In Worcestershire prior to centralising neo-natal services more locums had been used; since centralisation had occurred, the quality of services had improved.  In Maternity Services since centralisation took place the number of caesareans had reduced.  Specialists were also required to deliver particular services and it would be impractical to provide these services without those employees.  For this reason vascular services had been centralised for a number of years.  Workforce shortages were a significant issue across the country.   The Worcestershire CCGs and WAHT were arguably ahead of other areas in terms of acknowledging and seeking to address this problem; in other parts of the country there were proposals for the centralisation of services appearing in Sustainability and Transformation Plans.


p)        Relations with Local Authorities


Members questioned the extent to which the CCGs and WAHT had liaised with Redditch Borough Council and Worcestershire County Council when considering proposed changes.  The commission was advised that Worcestershire County Council had actively engaged with the process as some of the proposals would have implications for social care.  The county Council also had a statutory responsibility to ensure that appropriate transport was available.

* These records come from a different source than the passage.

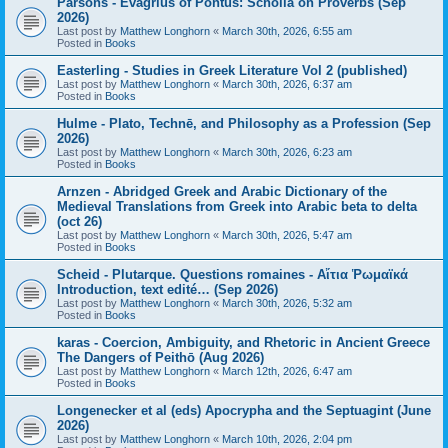
Parsons - Evagrius of Pontus: Scholia on Proverbs (Sep
2026)
Last post by
Matthew Longhorn
«
March 30th, 2026, 6:55 am
Posted in
Books
Easterling - Studies in Greek Literature Vol 2 (published)
Last post by
Matthew Longhorn
«
March 30th, 2026, 6:37 am
Posted in
Books
Hulme - Plato, Technē, and Philosophy as a Profession (Sep
2026)
Last post by
Matthew Longhorn
«
March 30th, 2026, 6:23 am
Posted in
Books
Arnzen - Abridged Greek and Arabic Dictionary of the
Medieval Translations from Greek into Arabic beta to delta
(oct 26)
Last post by
Matthew Longhorn
«
March 30th, 2026, 5:47 am
Posted in
Books
Scheid - Plutarque. Questions romaines - Αἴτια Ῥωμαϊκά
Introduction, text edité… (Sep 2026)
Last post by
Matthew Longhorn
«
March 30th, 2026, 5:32 am
Posted in
Books
karas - Coercion, Ambiguity, and Rhetoric in Ancient Greece
The Dangers of Peithō (Aug 2026)
Last post by
Matthew Longhorn
«
March 12th, 2026, 6:47 am
Posted in
Books
Longenecker et al (eds) Apocrypha and the Septuagint (June
2026)
Last post by
Matthew Longhorn
«
March 10th, 2026, 2:04 pm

Unlike Worcestershire County Council Redditch Borough Council had not been invited to take part in the programme board which had reviewed services.  However, the Leader of the Council had been briefed at regular intervals in recent months.  It was also acknowledged that Redditch Borough Council had a crucial role due to provision of particular services important to the health and wellbeing of residents, such as housing.




1)        the CCG to provide a copy of the Independent Transport Group’s report for Members’ consideration;


2)        the CCG to provide a copy of the business case for Members’ consideration;


3)        referral figures for Redditch and Bromsgrove patients to the University Hospitals Birmingham NHS Foundation Trust and Birmingham Children’s Hospitals NHS Foundation Trust to be provided for Members’ consideration.